I grew up in an ambitious, competitive academic environment where it was conjecture that being thrown into the deep end was the best way to learn. No one at university seemed to suggest otherwise. For the last three years of my undergraduate degree, I sustained this approach, and it more or less worked. I taught myself in first year when I rediscovered the power of Indian men on YouTube who could explain a topic with greater detail and clarity than a lecturer did in forfty-five minutes; I taught myself how to conduct a systematic literature review for my tutored dissertation when my supervisor declined to help on the basis that my paper should carry only “my name”; I even taught myself this year when I was assigned a dissertation topic tangential to my degree stream. When I resented being left alone, I also taught myself to justify its merits: I was the most motivated when I knew no one was coming to save me because in these cases, failure held the highest stakes.
I was genuinely satisfied under this pretence until a few weeks ago when my flatmate explained the “zone of proximal development”. A theory proposed by Lev Vygotsky, it suggests that a student’s learning is maximised when they are pushed just beyond their ability, on the condition that they are supported by a more capable other.

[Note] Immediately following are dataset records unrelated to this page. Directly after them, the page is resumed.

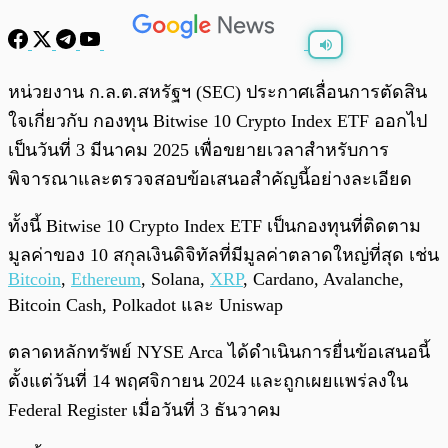
พร้อมเล่น
0:00
/
0:00
หน่วยงาน ก.ล.ต.สหรัฐฯ (SEC) ประกาศเลื่อนการตัดสิน
ใจเกี่ยวกับ กองทุน Bitwise 10 Crypto Index ETF ออกไป
เป็นวันที่ 3 มีนาคม 2025 เพื่อขยายเวลาสำหรับการ
พิจารณาและตรวจสอบข้อเสนอสำคัญนี้อย่างละเอียด
ทั้งนี้ Bitwise 10 Crypto Index ETF เป็นกองทุนที่ติดตาม
มูลค่าของ 10 สกุลเงินดิจิทัลที่มีมูลค่าตลาดใหญ่ที่สุด เช่น
Bitcoin
,
Ethereum
, Solana,
XRP
, Cardano, Avalanche,
Bitcoin Cash, Polkadot และ Uniswap
ตลาดหลักทรัพย์ NYSE Arca ได้ดำเนินการยื่นข้อเสนอนี้
ตั้งแต่วันที่ 14 พฤศจิกายน 2024 และถูกเผยแพร่ลงใน
Federal Register เมื่อวันที่ 3 ธันวาคม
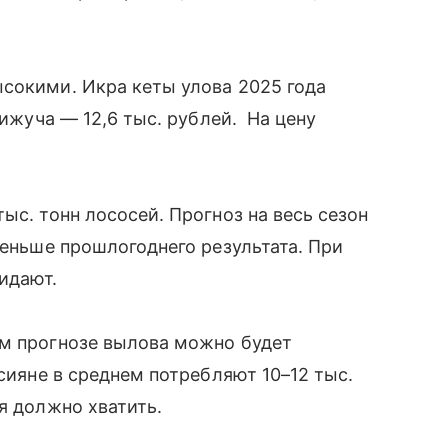
сокими. Икра кеты улова 2025 года
кижуча — 12,6 тыс. рублей. На цену
ыс. тонн лососей. Прогноз на весь сезон
меньше прошлогоднего результата. При
жидают.
ем прогнозе вылова можно будет
ссияне в среднем потребляют 10–12 тыс.
я должно хватить.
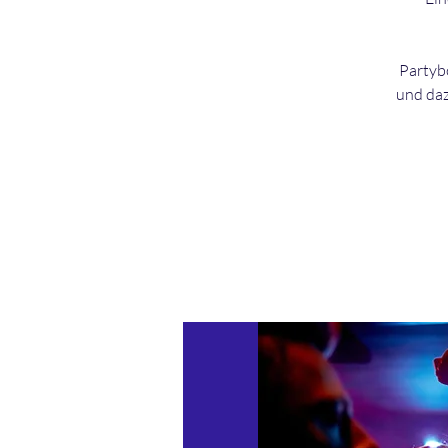
Partybo
und daz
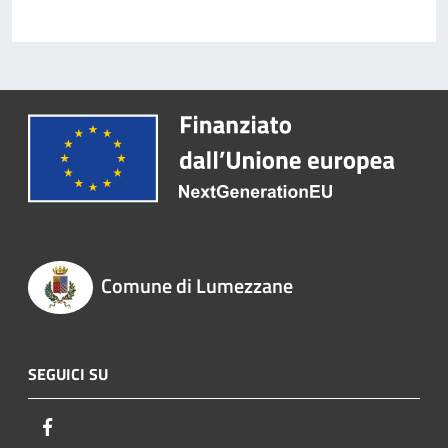
Comune di Lumezzane
SEGUICI SU
Facebook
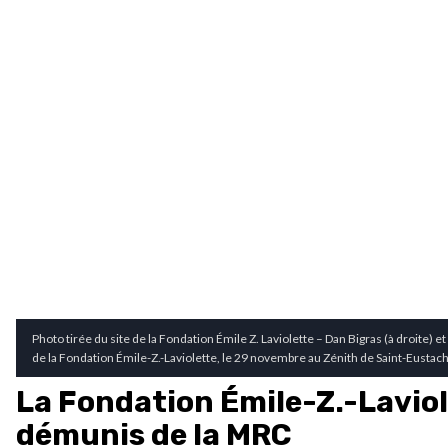
Photo tirée du site de la Fondation Émile Z. Laviolette – Dan Bigras (à droite)
de la Fondation Émile-Z.-Laviolette, le 29 novembre au Zénith de Saint-Eustac
La Fondation Émile-Z.-Laviol
démunis de la MRC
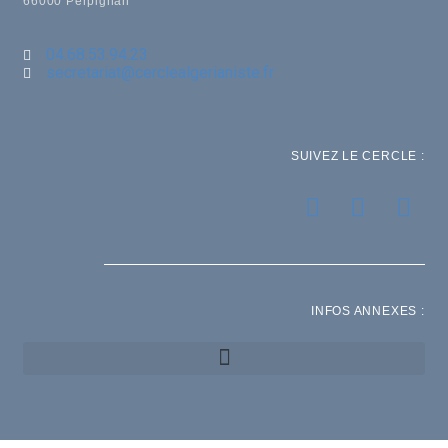
66000 Perpignan
04.68.53.94.23
secretariat@cerclealgerianiste.fr
SUIVEZ LE CERCLE :
INFOS ANNEXES :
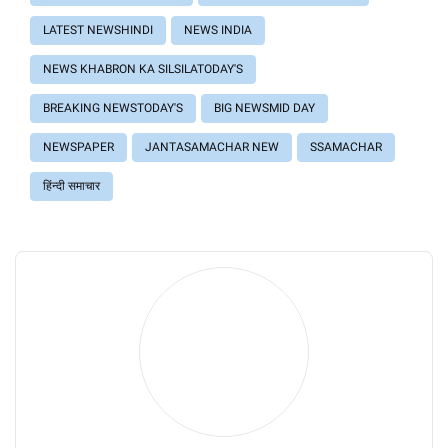
LATEST NEWSHINDI
NEWS INDIA
NEWS KHABRON KA SILSILATODAY'S
BREAKING NEWSTODAY'S
BIG NEWSMID DAY
NEWSPAPER
JANTASAMACHAR NEW
SSAMACHAR
हिंन्दी समाचार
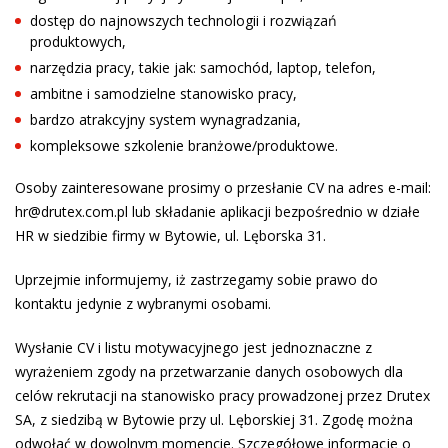
dostęp do najnowszych technologii i rozwiązań
produktowych,
narzędzia pracy, takie jak: samochód, laptop, telefon,
ambitne i samodzielne stanowisko pracy,
bardzo atrakcyjny system wynagradzania,
kompleksowe szkolenie branżowe/produktowe.
Osoby zainteresowane prosimy o przesłanie CV na adres e-mail:
hr@drutex.com.pl lub składanie aplikacji bezpośrednio w działe
HR w siedzibie firmy w Bytowie, ul. Lęborska 31.
Uprzejmie informujemy, iż zastrzegamy sobie prawo do
kontaktu jedynie z wybranymi osobami.
Wysłanie CV i listu motywacyjnego jest jednoznaczne z
wyrażeniem zgody na przetwarzanie danych osobowych dla
celów rekrutacji na stanowisko pracy prowadzonej przez Drutex
SA, z siedzibą w Bytowie przy ul. Lęborskiej 31. Zgodę można
odwołać w dowolnym momencie. Szczegółowe informacje o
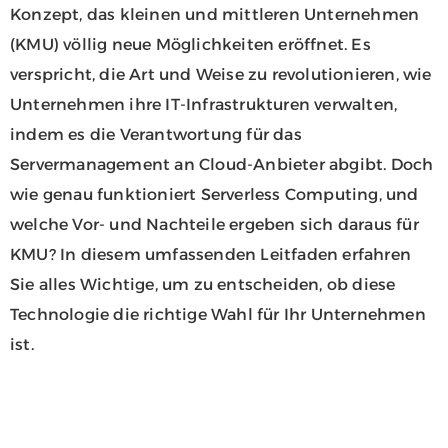
Konzept, das kleinen und mittleren Unternehmen
(KMU) völlig neue Möglichkeiten eröffnet. Es
verspricht, die Art und Weise zu revolutionieren, wie
Unternehmen ihre IT-Infrastrukturen verwalten,
indem es die Verantwortung für das
Servermanagement an Cloud-Anbieter abgibt. Doch
wie genau funktioniert Serverless Computing, und
welche Vor- und Nachteile ergeben sich daraus für
KMU? In diesem umfassenden Leitfaden erfahren
Sie alles Wichtige, um zu entscheiden, ob diese
Technologie die richtige Wahl für Ihr Unternehmen
ist.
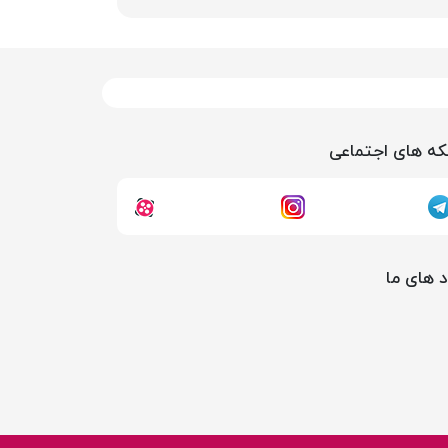
ه های اجتماعی
د های ما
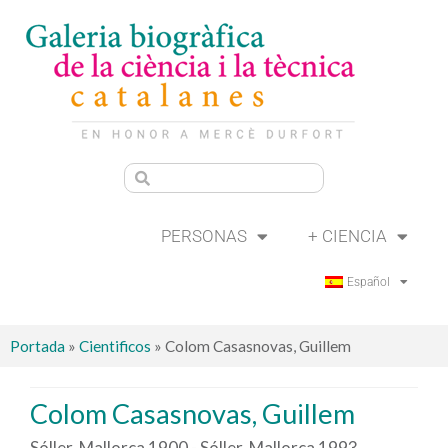
PERSONAS
+ CIENCIA
Español
Portada
»
Cientificos
»
Colom Casasnovas, Guillem
Colom Casasnovas, Guillem
Sóller, Mallorca 1900 - Sóller, Mallorca 1993.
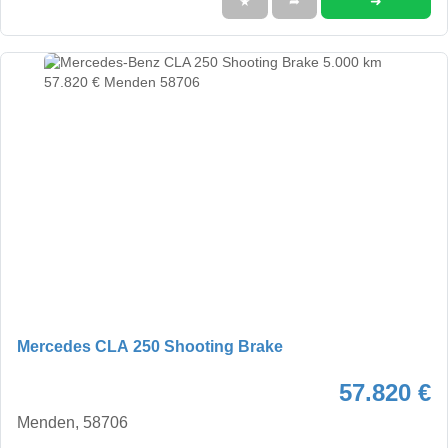
➜
★
➦
Mercedes CLA 250 Shooting Brake
57.820 €
Menden, 58706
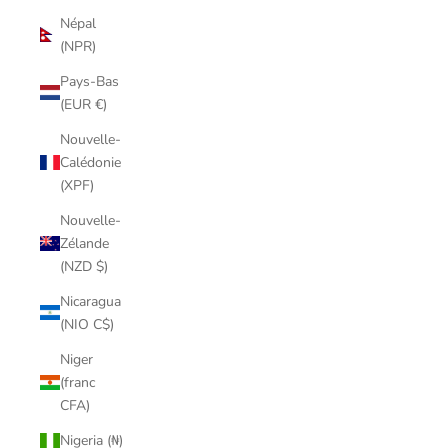
Népal
(NPR)
Pays-Bas
(EUR €)
Nouvelle-
Calédonie
(XPF)
Nouvelle-
Zélande
(NZD $)
Nicaragua
(NIO C$)
Niger
(franc
CFA)
Nigeria (₦)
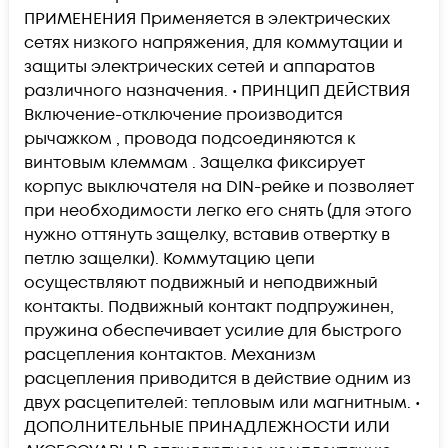
ПРИМЕНЕНИЯ Применяется в электрических
сетях низкого напряжения, для коммутации и
защиты электрических сетей и аппаратов
различного назначения. • ПРИНЦИП ДЕЙСТВИЯ
Включение-отключение производится
рычажком , провода подсоединяются к
винтовым клеммам . Защелка фиксирует
корпус выключателя на DIN-рейке и позволяет
при необходимости легко его снять (для этого
нужно оттянуть защелку, вставив отвертку в
петлю защелки). Коммутацию цепи
осуществляют подвижный и неподвижный
контакты. Подвижный контакт подпружинен,
пружина обеспечивает усилие для быстрого
расцепления контактов. Механизм
расцепления приводится в действие одним из
двух расцепителей: тепловым или магнитным. •
ДОПОЛНИТЕЛЬНЫЕ ПРИНАДЛЕЖНОСТИ ИЛИ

On hearing this, it finally clicked where the college had fallen short. I do not have offce hours. I do not have EdStem. I have unanswered emails and Teams messages left on read.
Still, I didn’t drown – none of us did – because we were forced to create support networks ourselves.
I am not ungrateful: I have certainly learned a lot throughout my degree and have even thrived. Yet I remain disappointed. I am disappointed because this was the last stage of life where my hand could have been held. At the very least, the letting go of it could have been gradual. I am disappointed that the ostensible education I paid for is actually abandonment dressed as pedagogy. But most of all, I am disappointed because I feel that very few of the teaching staffhave seemed to care about my learning, let alone me.
As I have come into independence, I have sadly realised that I learned in spite of this university, not because of it. In the end, being thrown into the deep end did teach me a great deal. I just shouldn’t have had to be my own teacher.